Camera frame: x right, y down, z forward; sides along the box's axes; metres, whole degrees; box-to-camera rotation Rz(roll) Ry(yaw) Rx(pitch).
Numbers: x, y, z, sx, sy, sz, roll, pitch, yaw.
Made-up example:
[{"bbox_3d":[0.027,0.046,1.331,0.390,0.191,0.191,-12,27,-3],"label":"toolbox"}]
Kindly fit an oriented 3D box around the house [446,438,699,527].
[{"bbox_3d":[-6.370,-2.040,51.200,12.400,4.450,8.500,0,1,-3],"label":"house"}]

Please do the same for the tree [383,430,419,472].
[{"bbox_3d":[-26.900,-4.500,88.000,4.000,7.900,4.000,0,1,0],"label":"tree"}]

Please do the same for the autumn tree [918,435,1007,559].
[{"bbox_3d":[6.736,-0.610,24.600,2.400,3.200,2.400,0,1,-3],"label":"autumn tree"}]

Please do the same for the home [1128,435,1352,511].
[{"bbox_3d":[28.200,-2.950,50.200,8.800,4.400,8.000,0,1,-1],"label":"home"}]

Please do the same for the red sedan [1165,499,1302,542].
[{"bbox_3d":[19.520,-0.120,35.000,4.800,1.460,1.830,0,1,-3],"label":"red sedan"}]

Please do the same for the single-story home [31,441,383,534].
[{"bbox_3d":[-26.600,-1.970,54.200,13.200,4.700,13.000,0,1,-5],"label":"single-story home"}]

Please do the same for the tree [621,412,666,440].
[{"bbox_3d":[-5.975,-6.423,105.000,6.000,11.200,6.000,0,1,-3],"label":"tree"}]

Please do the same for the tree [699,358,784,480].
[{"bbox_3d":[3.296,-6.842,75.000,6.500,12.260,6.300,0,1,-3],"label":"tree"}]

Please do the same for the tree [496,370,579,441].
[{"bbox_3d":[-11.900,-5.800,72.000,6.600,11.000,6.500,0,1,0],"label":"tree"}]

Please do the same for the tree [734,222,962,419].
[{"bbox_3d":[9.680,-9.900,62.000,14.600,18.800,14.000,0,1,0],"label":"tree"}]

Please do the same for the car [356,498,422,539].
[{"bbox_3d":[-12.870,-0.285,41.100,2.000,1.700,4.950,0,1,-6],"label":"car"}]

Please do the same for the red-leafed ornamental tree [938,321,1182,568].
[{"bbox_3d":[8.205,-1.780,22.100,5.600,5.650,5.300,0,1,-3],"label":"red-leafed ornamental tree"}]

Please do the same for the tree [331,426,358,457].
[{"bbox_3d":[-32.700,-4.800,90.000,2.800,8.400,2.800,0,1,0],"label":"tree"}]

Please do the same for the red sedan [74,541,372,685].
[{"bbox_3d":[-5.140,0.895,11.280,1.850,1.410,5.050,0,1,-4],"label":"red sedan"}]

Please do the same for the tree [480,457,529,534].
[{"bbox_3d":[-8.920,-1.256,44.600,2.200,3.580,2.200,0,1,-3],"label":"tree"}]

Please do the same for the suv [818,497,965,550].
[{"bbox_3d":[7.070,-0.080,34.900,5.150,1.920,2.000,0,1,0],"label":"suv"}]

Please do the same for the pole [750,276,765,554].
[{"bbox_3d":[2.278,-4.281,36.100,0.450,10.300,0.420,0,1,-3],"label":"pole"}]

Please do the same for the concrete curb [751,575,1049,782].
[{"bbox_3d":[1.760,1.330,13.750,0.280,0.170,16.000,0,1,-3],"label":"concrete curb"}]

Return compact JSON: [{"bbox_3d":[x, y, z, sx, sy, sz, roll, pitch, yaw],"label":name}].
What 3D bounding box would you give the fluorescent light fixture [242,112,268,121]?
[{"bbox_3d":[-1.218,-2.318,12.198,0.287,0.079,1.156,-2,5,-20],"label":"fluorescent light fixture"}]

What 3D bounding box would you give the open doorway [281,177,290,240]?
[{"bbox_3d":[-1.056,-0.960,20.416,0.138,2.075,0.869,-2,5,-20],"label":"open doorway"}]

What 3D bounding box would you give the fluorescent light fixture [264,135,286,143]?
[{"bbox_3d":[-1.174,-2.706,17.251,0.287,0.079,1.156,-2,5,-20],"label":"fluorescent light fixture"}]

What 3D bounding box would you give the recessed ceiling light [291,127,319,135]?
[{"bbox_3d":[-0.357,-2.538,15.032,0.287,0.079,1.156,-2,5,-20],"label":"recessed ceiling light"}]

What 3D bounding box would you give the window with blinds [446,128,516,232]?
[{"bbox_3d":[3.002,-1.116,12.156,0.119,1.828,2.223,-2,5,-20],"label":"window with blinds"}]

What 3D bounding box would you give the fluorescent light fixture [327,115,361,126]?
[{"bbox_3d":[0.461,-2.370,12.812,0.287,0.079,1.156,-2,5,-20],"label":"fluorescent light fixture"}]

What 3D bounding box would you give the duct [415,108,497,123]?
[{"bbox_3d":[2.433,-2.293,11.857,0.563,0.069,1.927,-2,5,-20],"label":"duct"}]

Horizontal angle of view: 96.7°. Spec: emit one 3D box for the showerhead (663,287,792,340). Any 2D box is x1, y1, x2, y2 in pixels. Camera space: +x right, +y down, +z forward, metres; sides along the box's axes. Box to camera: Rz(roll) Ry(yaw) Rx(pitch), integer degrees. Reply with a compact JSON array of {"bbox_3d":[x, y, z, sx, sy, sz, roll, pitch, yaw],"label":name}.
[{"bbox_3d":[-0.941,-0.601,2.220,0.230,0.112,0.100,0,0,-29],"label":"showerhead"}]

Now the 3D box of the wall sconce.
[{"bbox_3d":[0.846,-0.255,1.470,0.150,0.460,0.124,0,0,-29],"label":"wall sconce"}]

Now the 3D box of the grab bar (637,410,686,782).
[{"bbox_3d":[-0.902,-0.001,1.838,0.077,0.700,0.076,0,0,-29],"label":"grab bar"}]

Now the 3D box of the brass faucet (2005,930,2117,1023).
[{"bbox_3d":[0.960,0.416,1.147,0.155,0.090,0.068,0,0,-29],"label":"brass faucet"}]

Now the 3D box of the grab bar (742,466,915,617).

● ● ● ● ● ● ●

* [Problem]:
Can you reproduce all of the lines above, word for word and in the same order?

* [Written answer]:
Camera frame: x right, y down, z forward; sides along the box's axes; metres, whole degrees; box-to-camera rotation Rz(roll) Ry(yaw) Rx(pitch).
Numbers: x, y, z, sx, sy, sz, roll, pitch, yaw.
Made-up example:
[{"bbox_3d":[0.027,0.046,1.331,0.390,0.191,0.191,-12,27,-3],"label":"toolbox"}]
Kindly fit an oriented 3D box around the house [446,438,699,527].
[{"bbox_3d":[-6.370,-2.040,51.200,12.400,4.450,8.500,0,1,-3],"label":"house"}]

Please do the same for the tree [383,430,419,472].
[{"bbox_3d":[-26.900,-4.500,88.000,4.000,7.900,4.000,0,1,0],"label":"tree"}]

Please do the same for the autumn tree [918,435,1007,559].
[{"bbox_3d":[6.736,-0.610,24.600,2.400,3.200,2.400,0,1,-3],"label":"autumn tree"}]

Please do the same for the home [1128,435,1352,511].
[{"bbox_3d":[28.200,-2.950,50.200,8.800,4.400,8.000,0,1,-1],"label":"home"}]

Please do the same for the red sedan [1165,499,1302,542].
[{"bbox_3d":[19.520,-0.120,35.000,4.800,1.460,1.830,0,1,-3],"label":"red sedan"}]

Please do the same for the single-story home [31,441,383,534].
[{"bbox_3d":[-26.600,-1.970,54.200,13.200,4.700,13.000,0,1,-5],"label":"single-story home"}]

Please do the same for the tree [621,412,666,440].
[{"bbox_3d":[-5.975,-6.423,105.000,6.000,11.200,6.000,0,1,-3],"label":"tree"}]

Please do the same for the tree [699,358,784,480].
[{"bbox_3d":[3.296,-6.842,75.000,6.500,12.260,6.300,0,1,-3],"label":"tree"}]

Please do the same for the tree [496,370,579,441].
[{"bbox_3d":[-11.900,-5.800,72.000,6.600,11.000,6.500,0,1,0],"label":"tree"}]

Please do the same for the tree [734,222,962,419].
[{"bbox_3d":[9.680,-9.900,62.000,14.600,18.800,14.000,0,1,0],"label":"tree"}]

Please do the same for the car [356,498,422,539].
[{"bbox_3d":[-12.870,-0.285,41.100,2.000,1.700,4.950,0,1,-6],"label":"car"}]

Please do the same for the red-leafed ornamental tree [938,321,1182,568].
[{"bbox_3d":[8.205,-1.780,22.100,5.600,5.650,5.300,0,1,-3],"label":"red-leafed ornamental tree"}]

Please do the same for the tree [331,426,358,457].
[{"bbox_3d":[-32.700,-4.800,90.000,2.800,8.400,2.800,0,1,0],"label":"tree"}]

Please do the same for the red sedan [74,541,372,685].
[{"bbox_3d":[-5.140,0.895,11.280,1.850,1.410,5.050,0,1,-4],"label":"red sedan"}]

Please do the same for the tree [480,457,529,534].
[{"bbox_3d":[-8.920,-1.256,44.600,2.200,3.580,2.200,0,1,-3],"label":"tree"}]

Please do the same for the suv [818,497,965,550].
[{"bbox_3d":[7.070,-0.080,34.900,5.150,1.920,2.000,0,1,0],"label":"suv"}]

Please do the same for the pole [750,276,765,554].
[{"bbox_3d":[2.278,-4.281,36.100,0.450,10.300,0.420,0,1,-3],"label":"pole"}]

Please do the same for the concrete curb [751,575,1049,782].
[{"bbox_3d":[1.760,1.330,13.750,0.280,0.170,16.000,0,1,-3],"label":"concrete curb"}]

Return compact JSON: [{"bbox_3d":[x, y, z, sx, sy, sz, roll, pitch, yaw],"label":name}].
What 3D bounding box would you give the fluorescent light fixture [242,112,268,121]?
[{"bbox_3d":[-1.218,-2.318,12.198,0.287,0.079,1.156,-2,5,-20],"label":"fluorescent light fixture"}]

What 3D bounding box would you give the open doorway [281,177,290,240]?
[{"bbox_3d":[-1.056,-0.960,20.416,0.138,2.075,0.869,-2,5,-20],"label":"open doorway"}]

What 3D bounding box would you give the fluorescent light fixture [264,135,286,143]?
[{"bbox_3d":[-1.174,-2.706,17.251,0.287,0.079,1.156,-2,5,-20],"label":"fluorescent light fixture"}]

What 3D bounding box would you give the recessed ceiling light [291,127,319,135]?
[{"bbox_3d":[-0.357,-2.538,15.032,0.287,0.079,1.156,-2,5,-20],"label":"recessed ceiling light"}]

What 3D bounding box would you give the window with blinds [446,128,516,232]?
[{"bbox_3d":[3.002,-1.116,12.156,0.119,1.828,2.223,-2,5,-20],"label":"window with blinds"}]

What 3D bounding box would you give the fluorescent light fixture [327,115,361,126]?
[{"bbox_3d":[0.461,-2.370,12.812,0.287,0.079,1.156,-2,5,-20],"label":"fluorescent light fixture"}]

What 3D bounding box would you give the duct [415,108,497,123]?
[{"bbox_3d":[2.433,-2.293,11.857,0.563,0.069,1.927,-2,5,-20],"label":"duct"}]

Horizontal angle of view: 96.7°. Spec: emit one 3D box for the showerhead (663,287,792,340). Any 2D box is x1, y1, x2, y2 in pixels. Camera space: +x right, +y down, +z forward, metres; sides along the box's axes. Box to camera: Rz(roll) Ry(yaw) Rx(pitch), integer degrees. Reply with a compact JSON array of {"bbox_3d":[x, y, z, sx, sy, sz, roll, pitch, yaw],"label":name}.
[{"bbox_3d":[-0.941,-0.601,2.220,0.230,0.112,0.100,0,0,-29],"label":"showerhead"}]

Now the 3D box of the wall sconce.
[{"bbox_3d":[0.846,-0.255,1.470,0.150,0.460,0.124,0,0,-29],"label":"wall sconce"}]

Now the 3D box of the grab bar (637,410,686,782).
[{"bbox_3d":[-0.902,-0.001,1.838,0.077,0.700,0.076,0,0,-29],"label":"grab bar"}]

Now the 3D box of the brass faucet (2005,930,2117,1023).
[{"bbox_3d":[0.960,0.416,1.147,0.155,0.090,0.068,0,0,-29],"label":"brass faucet"}]

Now the 3D box of the grab bar (742,466,915,617).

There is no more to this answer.